[Stored records]
◇ ◇ ◇ ◇ ◇
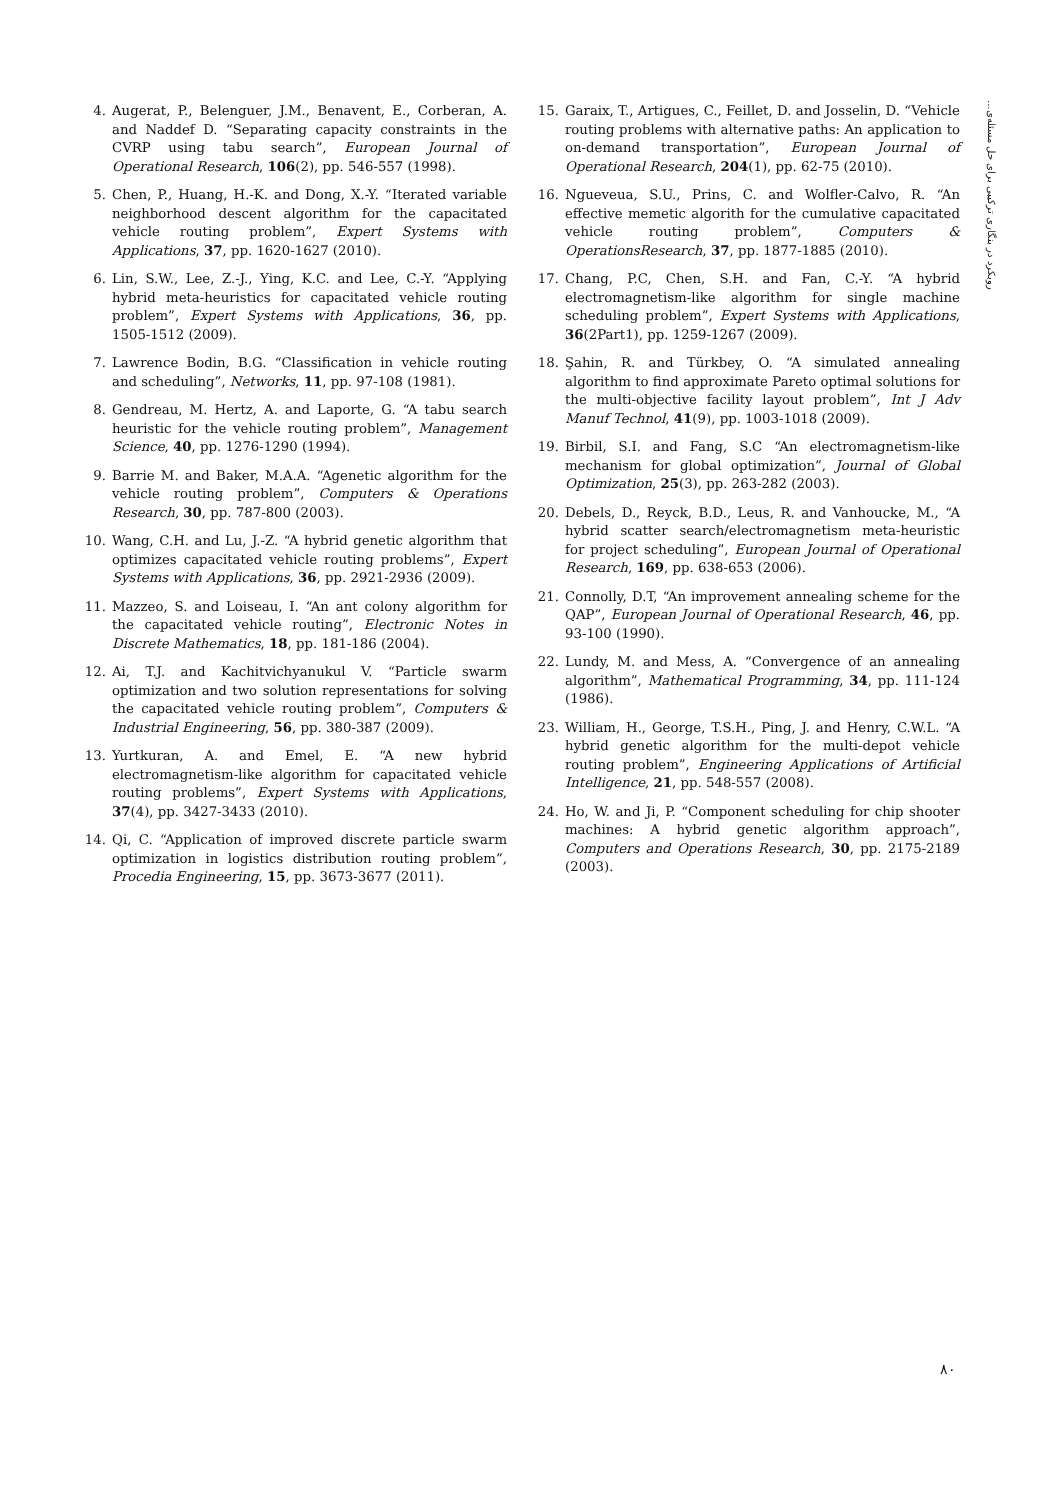روبکرد در بنگاری ترکیبی برای حل مسئله‌ی...
4. Augerat, P., Belenguer, J.M., Benavent, E., Corberan, A. and Naddef D. “Separating capacity constraints in the CVRP using tabu search”, European Journal of Operational Research, 106(2), pp. 546-557 (1998).
5. Chen, P., Huang, H.-K. and Dong, X.-Y. “Iterated variable neighborhood descent algorithm for the capacitated vehicle routing problem”, Expert Systems with Applications, 37, pp. 1620-1627 (2010).
6. Lin, S.W., Lee, Z.-J., Ying, K.C. and Lee, C.-Y. “Applying hybrid meta-heuristics for capacitated vehicle routing problem”, Expert Systems with Applications, 36, pp. 1505-1512 (2009).
7. Lawrence Bodin, B.G. “Classification in vehicle routing and scheduling”, Networks, 11, pp. 97-108 (1981).
8. Gendreau, M. Hertz, A. and Laporte, G. “A tabu search heuristic for the vehicle routing problem”, Management Science, 40, pp. 1276-1290 (1994).
9. Barrie M. and Baker, M.A.A. “Agenetic algorithm for the vehicle routing problem”, Computers & Operations Research, 30, pp. 787-800 (2003).
10. Wang, C.H. and Lu, J.-Z. “A hybrid genetic algorithm that optimizes capacitated vehicle routing problems”, Expert Systems with Applications, 36, pp. 2921-2936 (2009).
11. Mazzeo, S. and Loiseau, I. “An ant colony algorithm for the capacitated vehicle routing”, Electronic Notes in Discrete Mathematics, 18, pp. 181-186 (2004).
12. Ai, T.J. and Kachitvichyanukul V. “Particle swarm optimization and two solution representations for solving the capacitated vehicle routing problem”, Computers & Industrial Engineering, 56, pp. 380-387 (2009).
13. Yurtkuran, A. and Emel, E. “A new hybrid electromagnetism-like algorithm for capacitated vehicle routing problems”, Expert Systems with Applications, 37(4), pp. 3427-3433 (2010).
14. Qi, C. “Application of improved discrete particle swarm optimization in logistics distribution routing problem”, Procedia Engineering, 15, pp. 3673-3677 (2011).
15. Garaix, T., Artigues, C., Feillet, D. and Josselin, D. “Vehicle routing problems with alternative paths: An application to on-demand transportation”, European Journal of Operational Research, 204(1), pp. 62-75 (2010).
16. Ngueveua, S.U., Prins, C. and Wolfler-Calvo, R. “An effective memetic algorith for the cumulative capacitated vehicle routing problem”, Computers & OperationsResearch, 37, pp. 1877-1885 (2010).
17. Chang, P.C, Chen, S.H. and Fan, C.-Y. “A hybrid electromagnetism-like algorithm for single machine scheduling problem”, Expert Systems with Applications, 36(2Part1), pp. 1259-1267 (2009).
18. Şahin, R. and Türkbey, O. “A simulated annealing algorithm to find approximate Pareto optimal solutions for the multi-objective facility layout problem”, Int J Adv Manuf Technol, 41(9), pp. 1003-1018 (2009).
19. Birbil, S.I. and Fang, S.C “An electromagnetism-like mechanism for global optimization”, Journal of Global Optimization, 25(3), pp. 263-282 (2003).
20. Debels, D., Reyck, B.D., Leus, R. and Vanhoucke, M., “A hybrid scatter search/electromagnetism meta-heuristic for project scheduling”, European Journal of Operational Research, 169, pp. 638-653 (2006).
21. Connolly, D.T, “An improvement annealing scheme for the QAP”, European Journal of Operational Research, 46, pp. 93-100 (1990).
22. Lundy, M. and Mess, A. “Convergence of an annealing algorithm”, Mathematical Programming, 34, pp. 111-124 (1986).
23. William, H., George, T.S.H., Ping, J. and Henry, C.W.L. “A hybrid genetic algorithm for the multi-depot vehicle routing problem”, Engineering Applications of Artificial Intelligence, 21, pp. 548-557 (2008).
24. Ho, W. and Ji, P. “Component scheduling for chip shooter machines: A hybrid genetic algorithm approach”, Computers and Operations Research, 30, pp. 2175-2189 (2003).
۸۰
◇ ◇ ◇ ◇ ◇
▶ _WORK TO COMPLETE_: Write out the records above exactly. Begin with the first line, end with the line holding "9. Barrie M.", and drop the pictures.

▶ _WORKED SOLUTION_:
روبکرد در بنگاری ترکیبی برای حل مسئله‌ی...
4. Augerat, P., Belenguer, J.M., Benavent, E., Corberan, A. and Naddef D. “Separating capacity constraints in the CVRP using tabu search”, European Journal of Operational Research, 106(2), pp. 546-557 (1998).
5. Chen, P., Huang, H.-K. and Dong, X.-Y. “Iterated variable neighborhood descent algorithm for the capacitated vehicle routing problem”, Expert Systems with Applications, 37, pp. 1620-1627 (2010).
6. Lin, S.W., Lee, Z.-J., Ying, K.C. and Lee, C.-Y. “Applying hybrid meta-heuristics for capacitated vehicle routing problem”, Expert Systems with Applications, 36, pp. 1505-1512 (2009).
7. Lawrence Bodin, B.G. “Classification in vehicle routing and scheduling”, Networks, 11, pp. 97-108 (1981).
8. Gendreau, M. Hertz, A. and Laporte, G. “A tabu search heuristic for the vehicle routing problem”, Management Science, 40, pp. 1276-1290 (1994).
9. Barrie M. and Baker, M.A.A. “Agenetic algorithm for the vehicle routing problem”, Computers & Operations Research, 30, pp. 787-800 (2003).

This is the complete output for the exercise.